Thema Gewalt im Lehrplan von Gesundheitsausbildungen
Für alle Gesundheitsberufe ist es wichtig, Akut- aber auch Langzeitfolgen von häuslicher und sexualisierter Gewalt zu erkennen, um später in der Praxis Betroffene gut zu versorgen und bei Bedarf weiterverweisen zu können. Deshalb gibt es eine gesetzliche Verpflichtung, das Thema in die Ausbildungen zu verankern. Im ersten Teil des Projektes ist daher ein neues Modul mit 21 Einheiten zum Thema Gewalt als fixer Bestandteil der Gesundheits- und Krankenpflegeausbildung der FH JOANNEUM verankert worden. An der Medizinischen Universität Graz soll das Thema nach Vorbild der Medizinischen Universität Wien im Lehrplan verankert werden – dafür wurden vorbereitende Gespräche geführt, ebenso mit weiteren Departments der Fachhochschule.

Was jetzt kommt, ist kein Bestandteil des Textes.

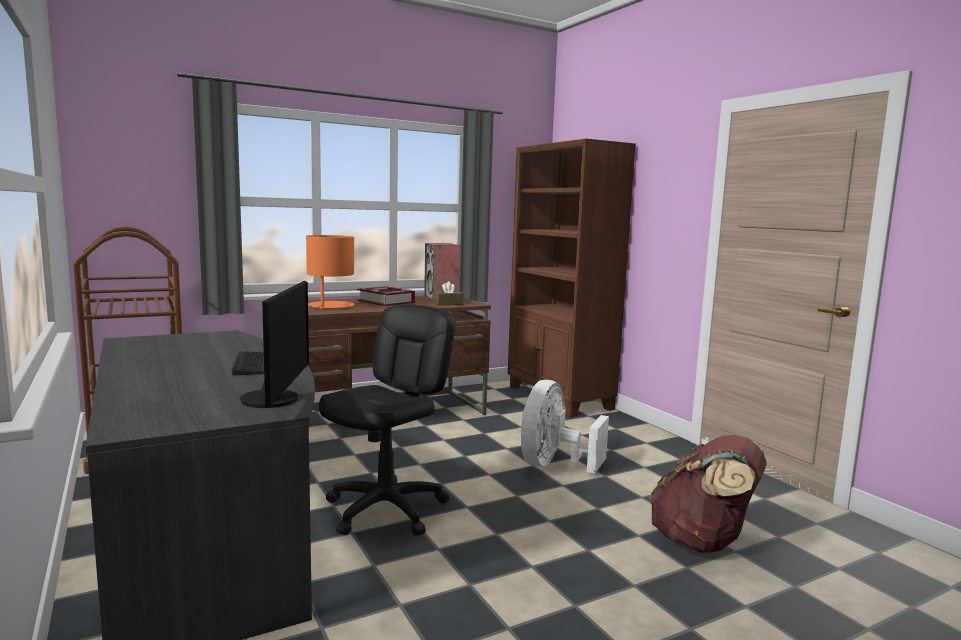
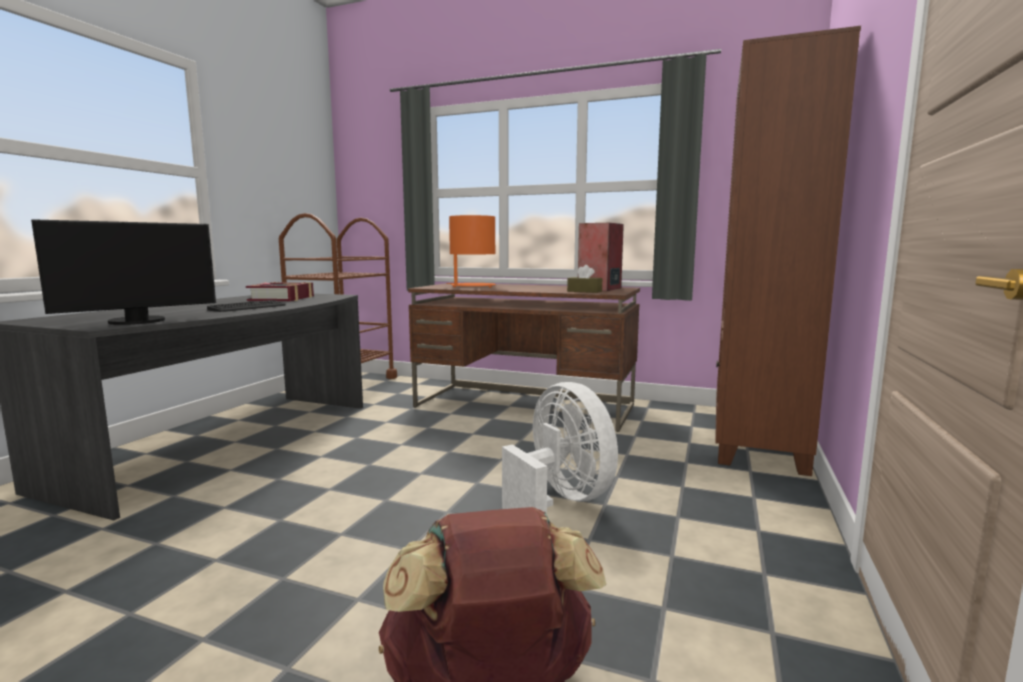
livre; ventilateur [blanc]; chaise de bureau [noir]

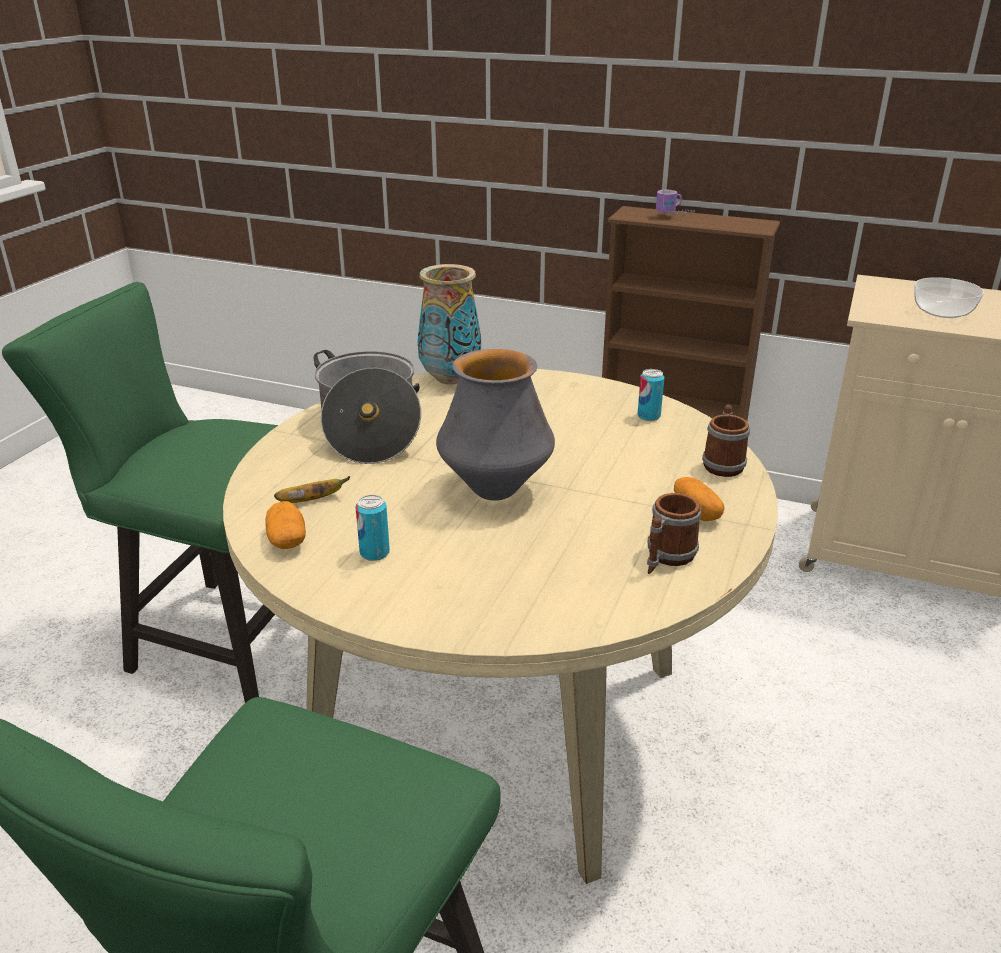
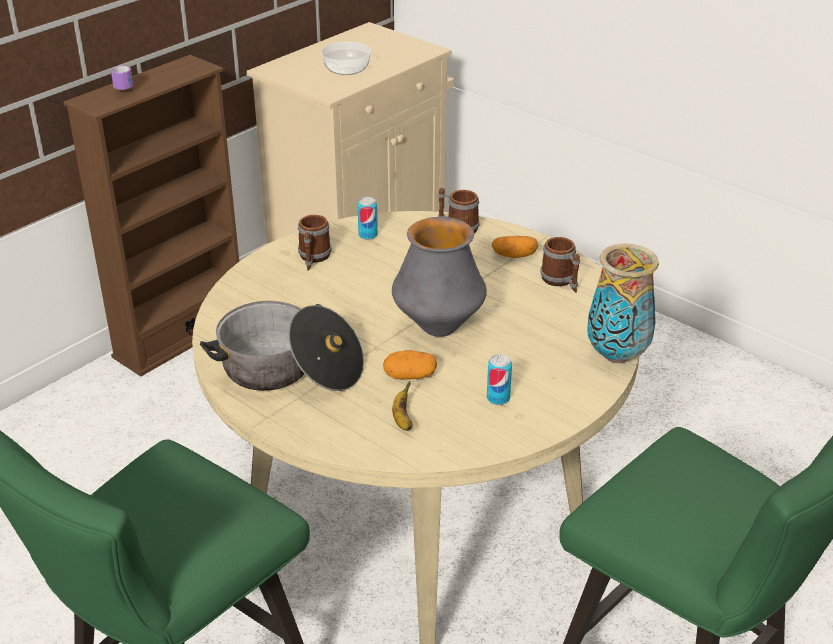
mug (2nd from left); pomme de terre (1st from left); vase (2nd from left)

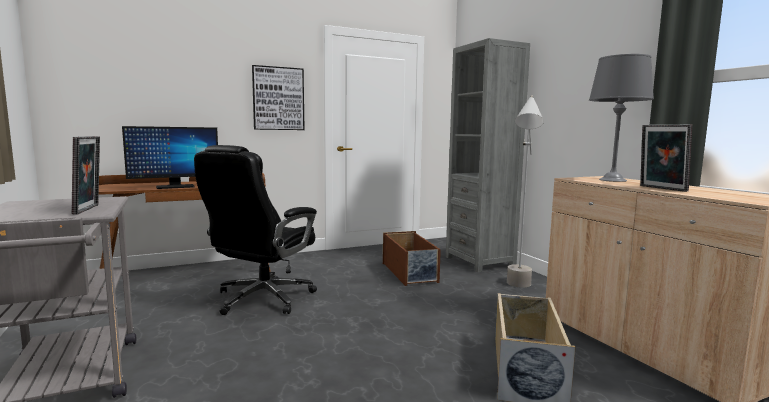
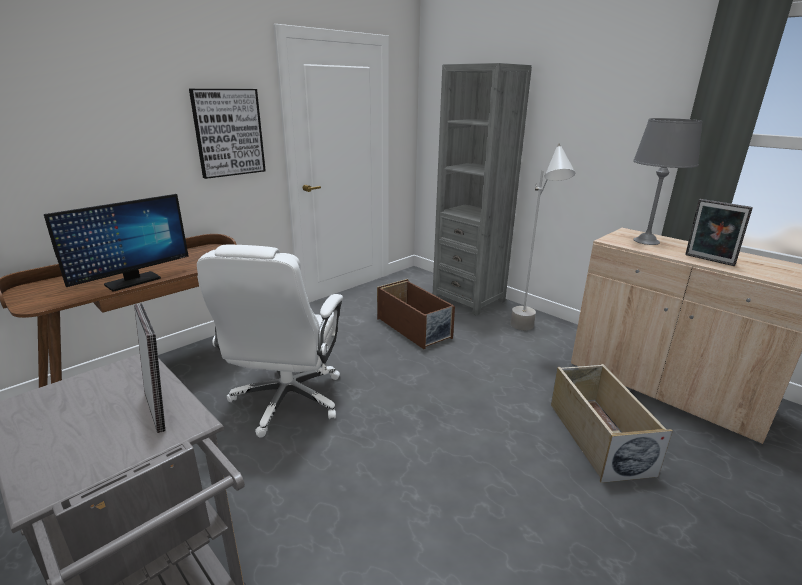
chaise de bureau [blanc]

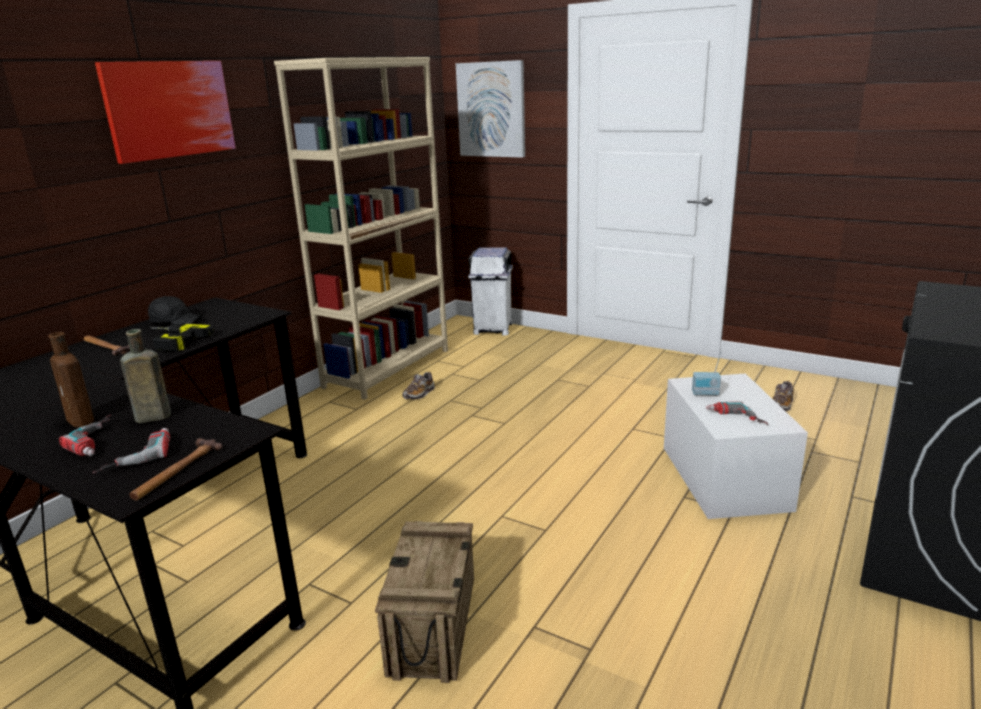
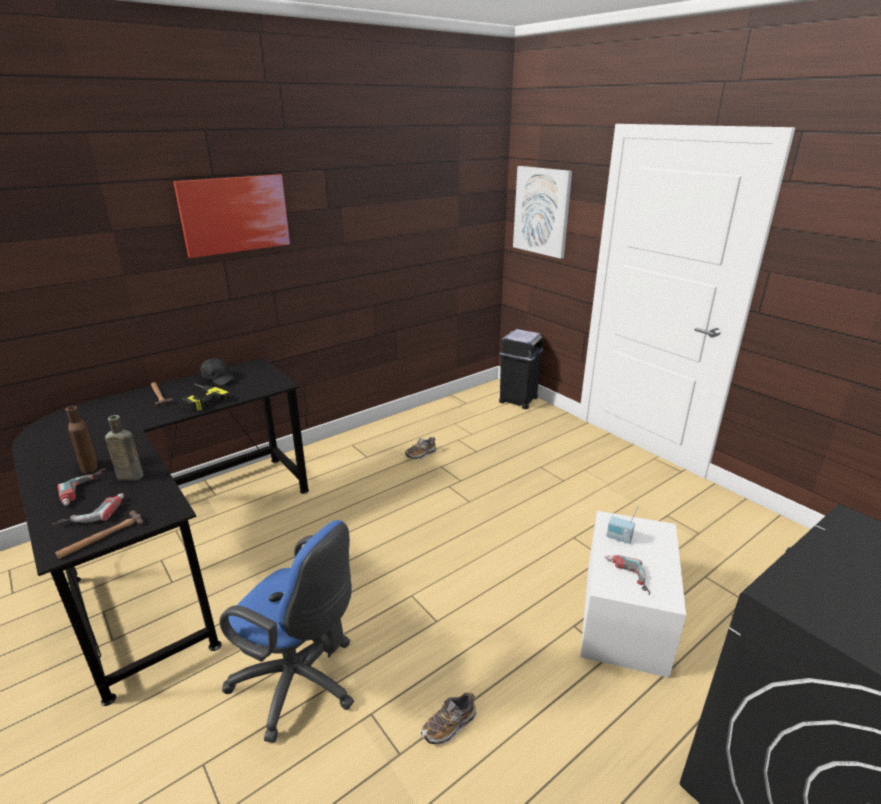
chaise de bureau [bleu]; chaussure (2nd from left); poubelle [noir]; bibliothèque [beige]

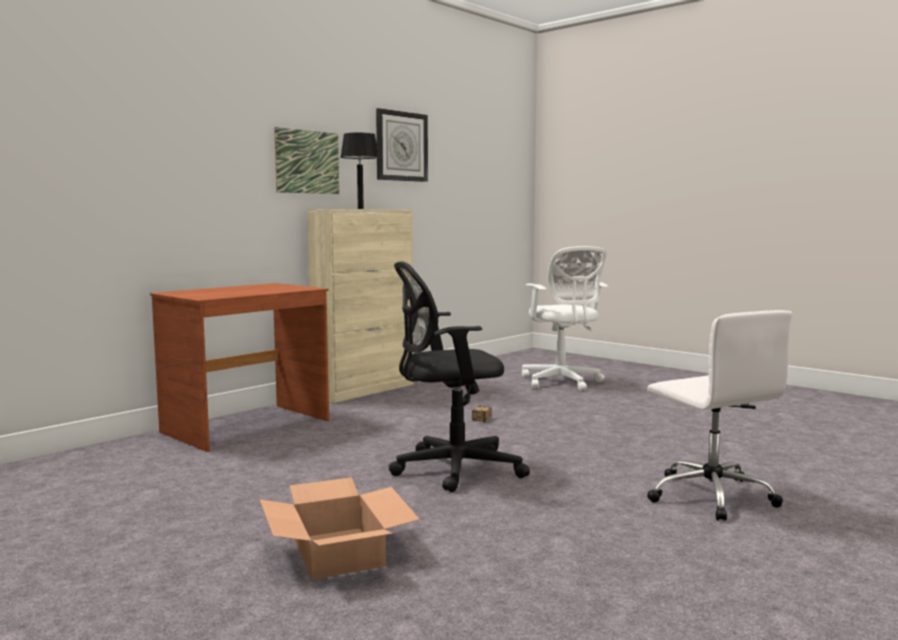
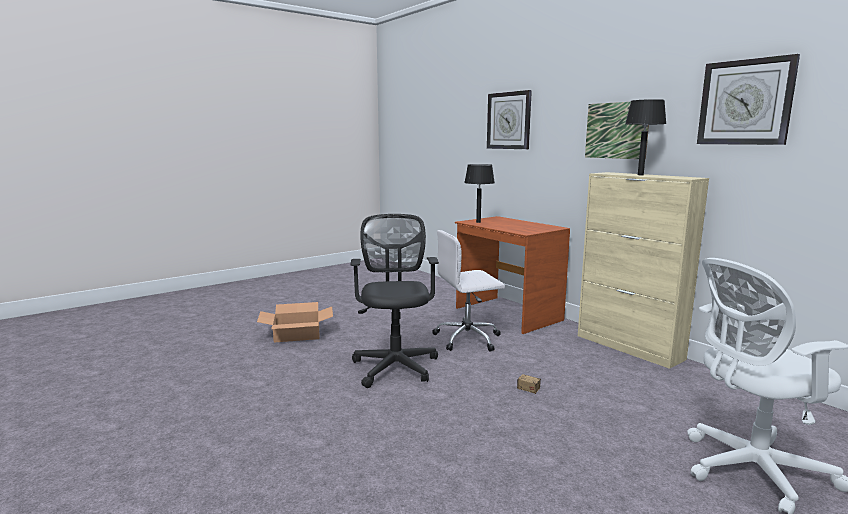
chaise de bureau [blanc] (1st from left); lampe de table [noir] (1st from left); horloge murale (1st from left)

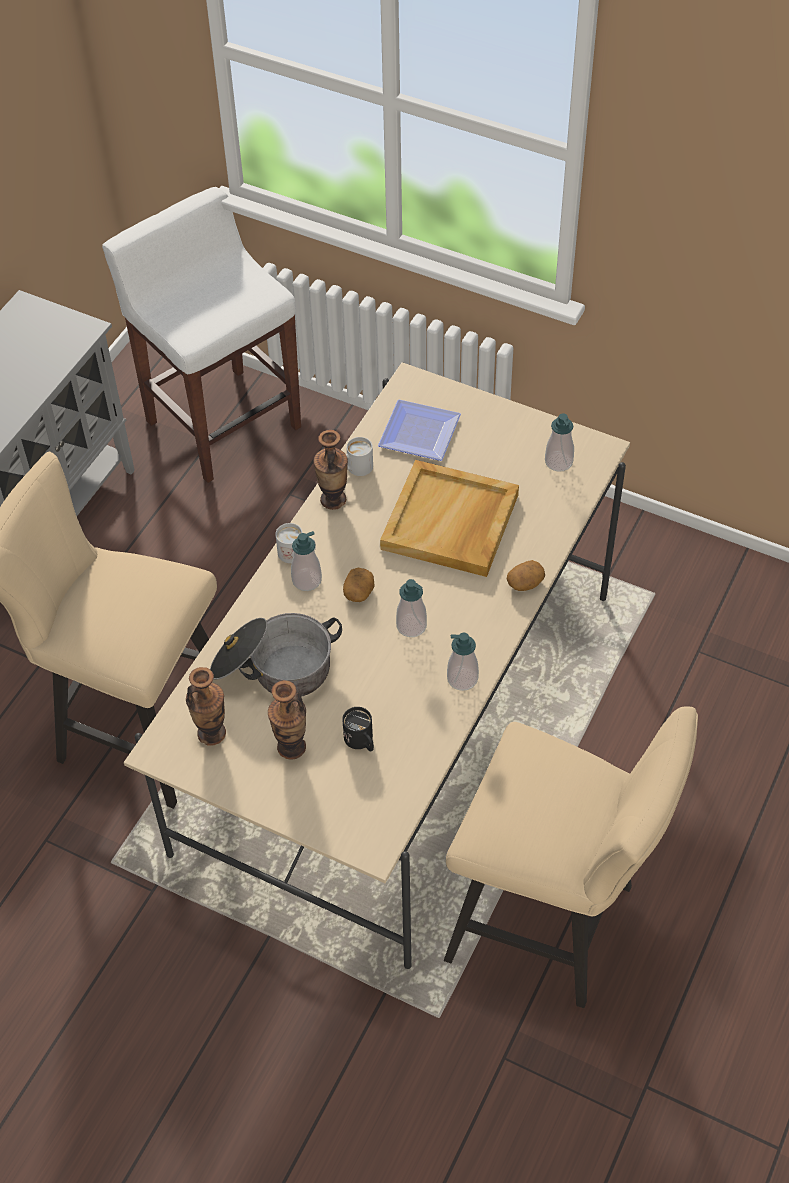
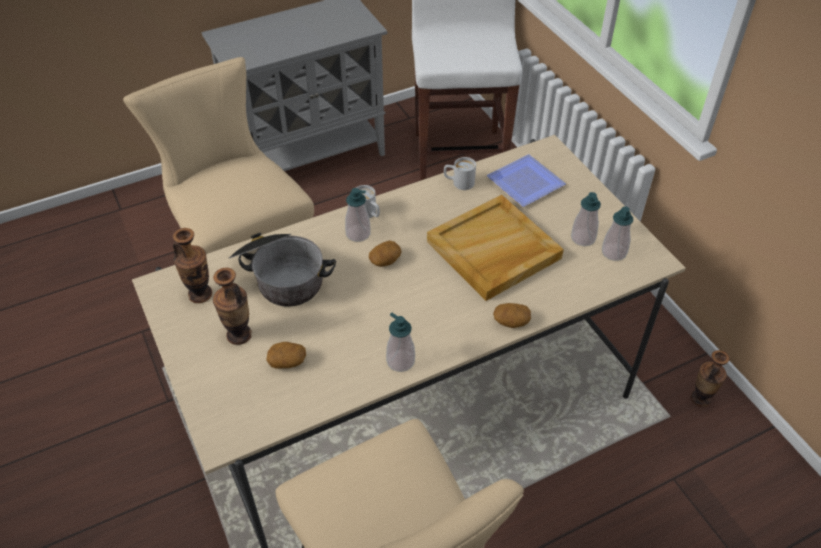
pomme de terre (1st from left); distributeur de savon (3rd from left); vase (3rd from left)

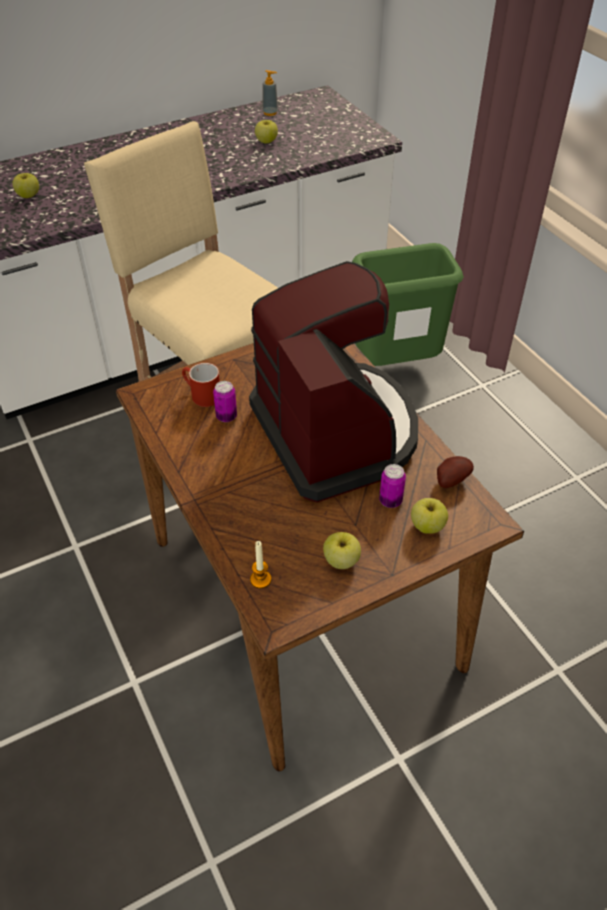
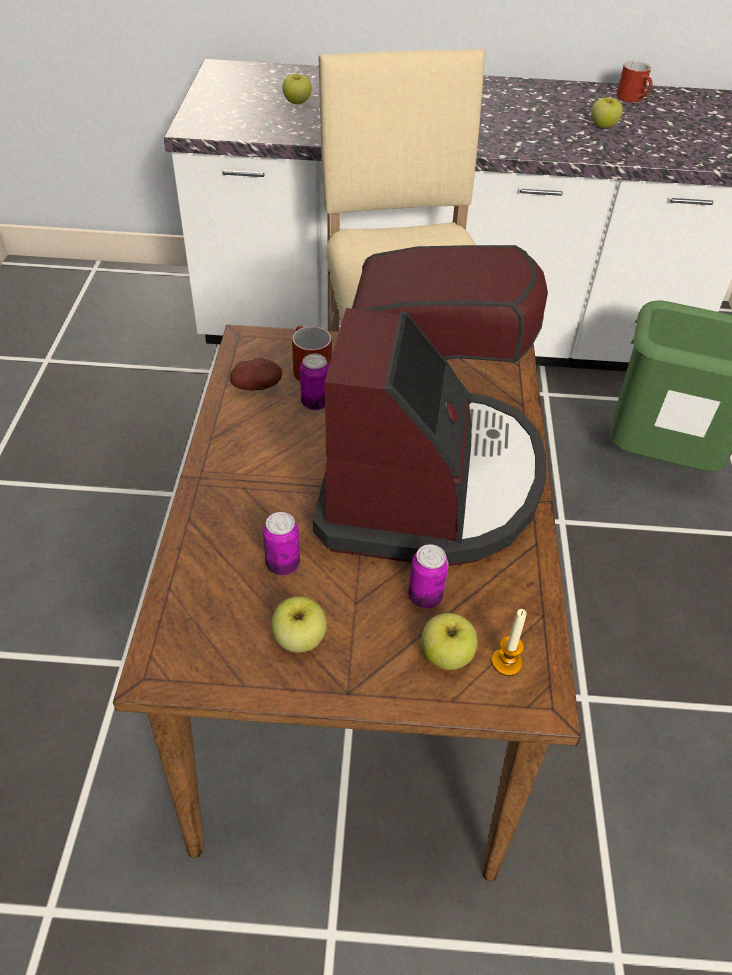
pomme de terre; boîte métallique (1st from left); bougie; mug [rouge] (2nd from left)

Austausch und Vernetzung gab es auch bei 3 Expert*innenforen mit gesamt rund 150 Teilnehmer*innen aus dem Gesundheits- und Gewaltschutzbereich, bei Treffen des Projektbeirats und bei Lobbying-Gesprächen etwa mit Vertreter*innen der Ärztekammer, dem Berufsverband österreichischer Psycholog*innen, dem Österreichischer Gesundheits- und Krankenpflegeverband – Landesverband Steiermark, der ÖGK, der KAGes oder der Med Uni Graz und Wien.
Wie geht es weiter?
Das Projekt hat viel bewegt, doch das Ziel ist, alle Mitarbeiter*innen im Gesundheitswesen zu erreichen. Daher hat das Grazer Frauengesundheitszentrum bei den Ressorts Gesundheit und Soziales ein Folgeprojekt beantragt. Ein Schwerpunkt liegt weiterhin auf der Verankerung des Themas Umgang mit Gewalt in Ausbildungscurricula und Weiterbildungsschienen für Gesundheitsberufen. Die Vernetzung von Expert*innen und Akteur*innen des Gesundheitswesens und des Gewaltschutzbereichs soll fortgesetzt werden. Ziel bleibt auch, die (Fach-)-Öffentlichkeit auf das Thema aufmerksam zu machen.